▶ [TEXT PROVIDED]

LLOYD HOPE and CONSTANCE FENNELL, individually and as parents and lawful guardians of MOYO HOPE, a minor, and MOYO HOPE, Plaintiffs, against RAMON CORTINES, INDIVIDUALLY AND AS CHANCELLOR OF THE BOARD OF EDUCATION OF THE CITY OF NEW YORK and BOARD OF EDUCATION OF THE CITY OF NEW YORK, Defendants.

FREDERIC BLOCK, United States District Judge


The opinion of the court was delivered by: FREDERIC BLOCK

BLOCK, District Judge:

 I.

 STATUTORY AND REGULATORY BACKGROUND

 The federal government ensures that students with disabilities receive a "free appropriate public education" through IDEA. *fn4" IDEA creates a comprehensive educational scheme requiring each state that receives federal education funds to design an individualized education program ("IEP") for each disabled child. See Honig v. Doe, 484 U.S. 305, 310, 98 L. Ed. 2d 686, 108 S. Ct. 592 (1988). The IEP is a written statement that sets forth, inter alia, the child's present performance level, goals and objectives, specific services that will enable the child to meet those goals, and evaluation criteria and procedures to determine whether the child has met the goals. 20 U.S.C. § 1401(a)(20). Federal funding is conditioned upon state compliance with IDEA's extensive substantive and procedural requirements. 8 U.S.C. § 1412; see also Hoeft v. Tucson Unified School Dist., 967 F.2d 1298, 1300 (9th Cir. 1992).

 In Heldman v. Sobol, 962 F.2d 148 (2d Cir. 1992), the Second Circuit described Congress' rationale for this "unconventional approach":

 
Rather than detailing the precise substantive rights applicable to all affected children, Congress opted for individually tailored programs -- programs crafted by parents and educators working together to determine what is appropriate for each child. Congress recognized that such an unconventional approach would require extensive procedural safeguards to protect the educational rights of children with disabling conditions.

 Id. at 150; see also 20 U.S.C. § 1414(a)(5) (requiring the development of IEPs, which must be reviewed annually). Primary among the procedural safeguards employed by IDEA is the requirement that states provide parents of disabled students the right to seek review of any decision concerning their children's education. Thus, parents have the right to file complaints about "any matter relating to the identification, evaluation, or educational placement of the child, or the provision of a free appropriate public education to such child." 20 U.S.C. § 1415(b)(1)(E). Parents must initially seek review through an "impartial due process hearing" conducted by either the local school district or state. Id. § 1415(b)(2). If the hearing is conducted by a local school district, they may appeal the decision to the state educational agency. Id. § 1415(c). Only after exhaustion of these procedures may parents seek review in federal or state court. Id. § 1415(e)(2). New York receives federal education funds and, accordingly, has adopted the IDEA's procedures. *fn5"

 Critical to the issues presented in this case is the reach of IDEA's section 1415(f). Section 1415(f) reads in full:

 
Nothing in this chapter shall be construed to restrict or limit the rights, procedures, and remedies available under the Constitution, title V of the Rehabilitation Act of 1973 [ 29 U.S.C. § 790 et seq.], or other Federal statutes protecting the rights of children and youth with disabilities, except that before the filing of a civil action under such laws seeking relief that is also available under this subchapter, the procedures under subsections (b)(2) and (c) of this section shall be exhausted to the same extent as would be required had the action been brought under this subchapter.

▶ [WHAT TO DO]
a: In the court opinion, what must each state that receives federal education funds design for each disabled child under IDEA?
b: Write the next part of the court opinion, picking up right after the quoted text of section 1415(f).

▶ [AVAILABLE DATA]
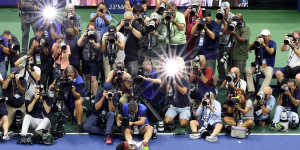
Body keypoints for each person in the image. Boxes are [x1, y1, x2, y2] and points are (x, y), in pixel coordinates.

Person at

▶ [LIST OF ANSWERS]
a: An individualized education program (IEP).

b:
 20 U.S.C. § 1415(f) (emphasis added). Thus, section 1415(f) contains two substantive components, the first conditioned on the second. First, it provides that IDEA is not the exclusive avenue by which parents may enforce the rights of disabled children and, therefore, they may invoke other federal statutes to accomplish the same goals. This right to pursue remedies through other federal statutes is conditioned, however, upon section 1415(f)'s second component, which requires exhaustion of IDEA's administrative procedures prior to commencement of the lawsuit if the relief sought is also available under IDEA.

 II.

 ISSUES

 The initial issue presented is whether claims asserted under the ADA, Section 1983 and Section 2000d are subject to section 1415(f)'s requirement that litigants first exhaust IDEA's administrative procedures before bringing suit to obtain relief available under IDEA. If such claims are subject to IDEA's exhaustion requirement, the Court must determine whether plaintiffs seek relief available under IDEA. Finally, if plaintiffs do seek relief available under IDEA, the Court must determine whether any exceptions to the exhaustion requirement apply.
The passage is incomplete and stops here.